3) More double strand breaks (DSB) occur, in part, due to defective repair machinery because of high temperatures

Staining for γH2AX was used to assess the levels of DNA DSBs at the different temperatures. These were found to increase at 38 °C and, to a lesser extent, 37 °C, as compared to 34 °C. Subsequent to γH2AX analyses, the authors conducted staining for RAD51 and DMC1 (DSB repair proteins) to investigate the formation of recombination foci in spermatocytes at different temperatures. Explants maintained at 34 °C showed foci numbers similar to in vivo, although RAD51 foci numbers were slightly increased. However, at 38 °C, the authors observed reduced numbers of RAD51 and DMC1 foci in late leptotene and zygotene spermatocytes. At 37 °C, foci numbers were slightly reduced in late leptotene and zygotene, and the few pachytene spermatocytes that survived showed similar numbers to the in vivo control. These findings suggest that the recruitment and assembly of RAD51 and DMC1 to form recombination foci are compromised at 37 °C and 38 °C, likely contributing to the observed increase in unresolved DSBs (γH2AX) at elevated temperatures.

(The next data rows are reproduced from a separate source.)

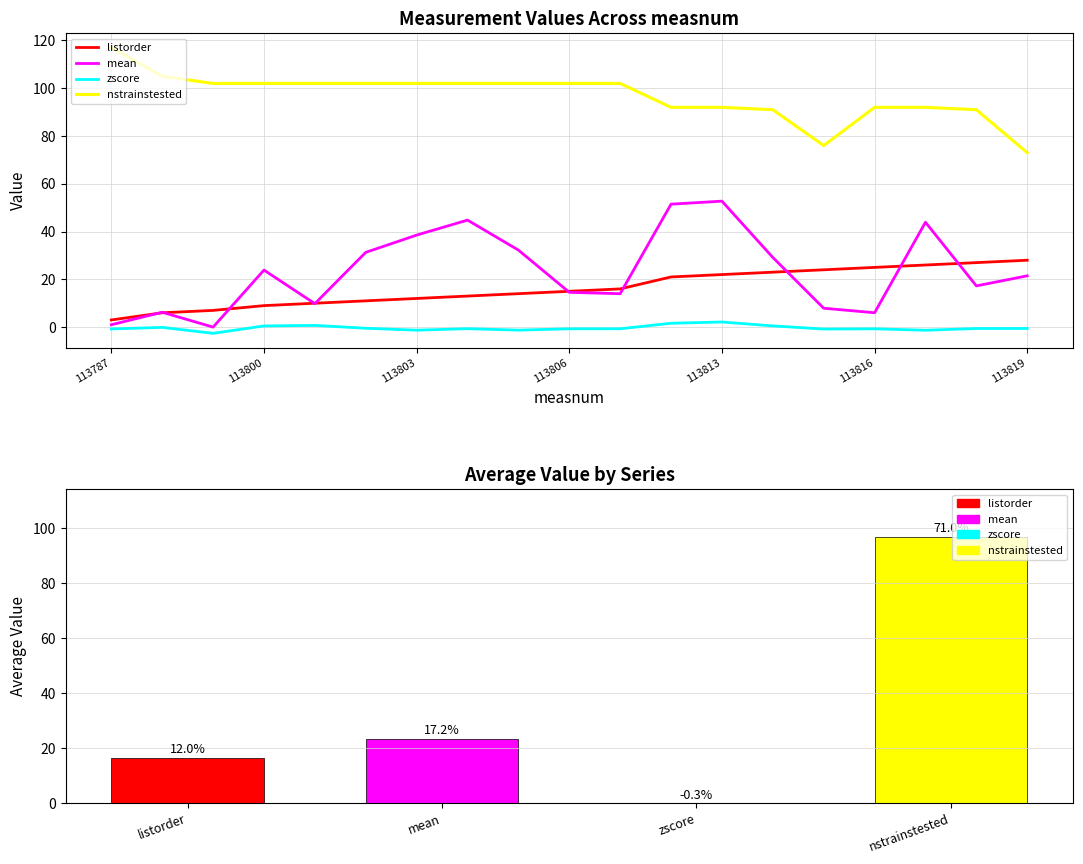

At 113814, list the series in order from largest to smallest.

nstrainstested, mean, listorder, zscore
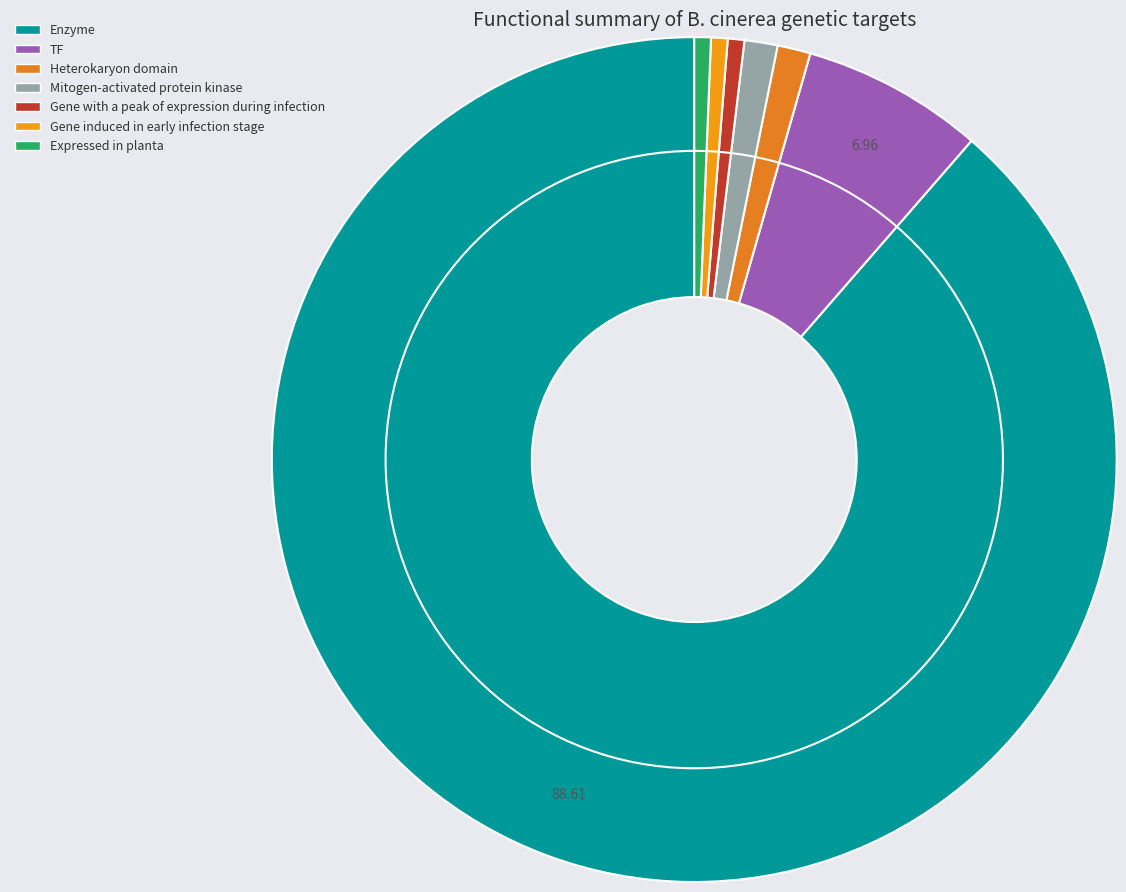

Which category has the smallest portion of the pie?

Gene with a peak of expression during infection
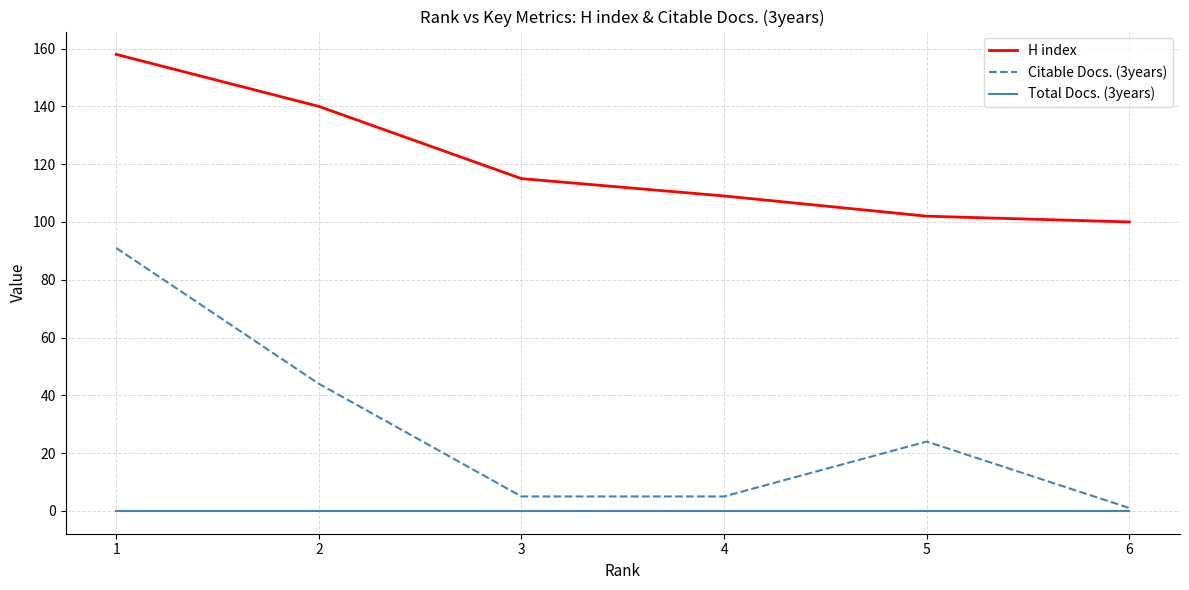

True or false: Citable Docs. (3years) and H index cross at least once.

False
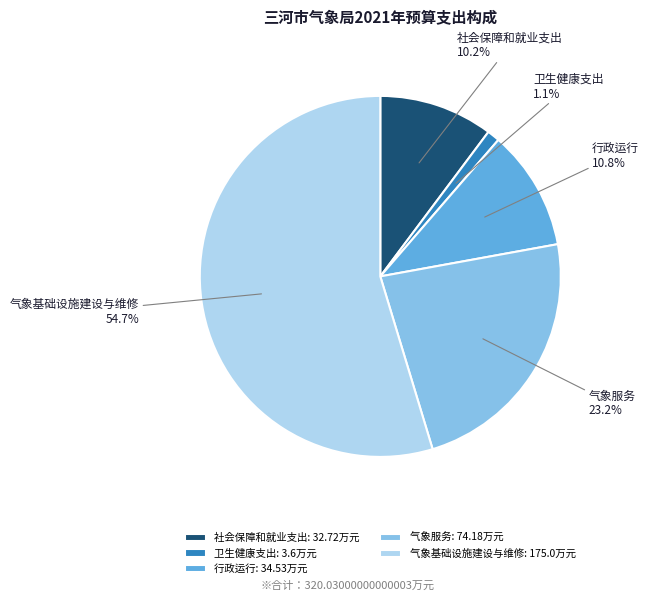

To the nearest percent, what is the difference between the 气象服务 and 卫生健康支出 slice percentages?

22%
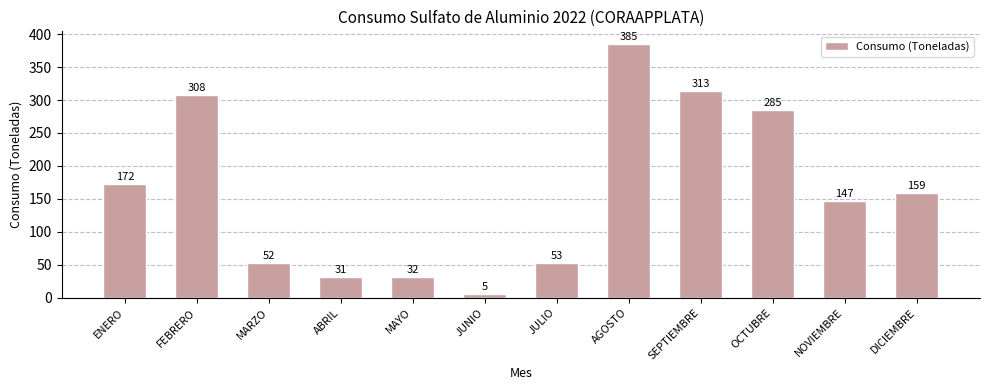

Which category has the lowest value across all series?

JUNIO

4) Abundant DSBs cause asynapsis

Normally, synapsis occurs synchronously in zygotene spermatocytes when both synapsed and unsynapsed regions are present in the nucleus. However, in explants grown at 37 °C and 38 °C, the authors observed disordered chromosome pairing in some zygotene spermatocytes, with some chromosomes completely synapsed and others unsynapsed. They also observed pairing of non-homologous chromosomes, defined as “aberrant pachytenespermatocytes”. Such cells were rare in vivo but more abundant in explants grown at 37 °C and 38 °C. No MLH1 foci (meiotic recombination) could be observed in aberrant pachytene spermatocytes at any temperature tested, suggesting that these cells do not activate the meiotic program that usually occurs in late pachytene. In contrast, fully synapsed pachytene spermatocytes surviving at 34 °C and 37 °C harbored MLH1 foci, indicating their progression to late pachytene. However, the number of MLH1 foci decreased at 37 °C, and chromosome pairs lacking foci were often observed in these pachytene spermatocytes. Therefore, crossover formation was compromised in late pachytene spermatocytes developed ex vivo, less at 34 °C and critically from 37 °C.

Fig. 2 The effects of  temperature on spermatogenesis with a focus on meiosis. At a temperature of 34 °C, meiosis is completed normally and spermatids are formed. However, at higher temperatures of 37 °C or 38 °C, DSBs increase, leading to asynapsis, compromised crossover formation, and cell death without completing meiotic divisions. The degree of impairment varies between cells, with severely affected cells undergoing aberrant pachytene and less-affected cells completing chromosome pairing. The meiotic checkpoint eliminates cells with DSBs and asynapsis above a certain threshold through apoptotic cell death, while cells below the threshold survive until late pachytene. All cells are eliminated at 38 °C, while some cells survive until late pachytene at 37 °C but retain abnormally abundant DSBs and asynapsis.